Work request ▸
Write out the text of the listing again with "PVC" swapped for "aluminium" and everything else left as it is. Leave out the pictures.

Extracted page text ▸
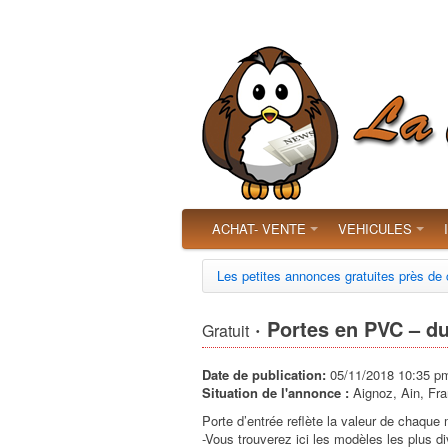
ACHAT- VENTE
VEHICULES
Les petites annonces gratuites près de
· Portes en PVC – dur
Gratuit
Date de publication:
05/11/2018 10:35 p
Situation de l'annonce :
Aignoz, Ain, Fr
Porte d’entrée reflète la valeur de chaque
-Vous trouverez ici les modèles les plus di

Answer for the task ▸
ACHAT- VENTE
VEHICULES
Les petites annonces gratuites près de
· Portes en aluminium – dur
Gratuit
Date de publication:
05/11/2018 10:35 p
Situation de l'annonce :
Aignoz, Ain, Fr
Porte d’entrée reflète la valeur de chaque
-Vous trouverez ici les modèles les plus di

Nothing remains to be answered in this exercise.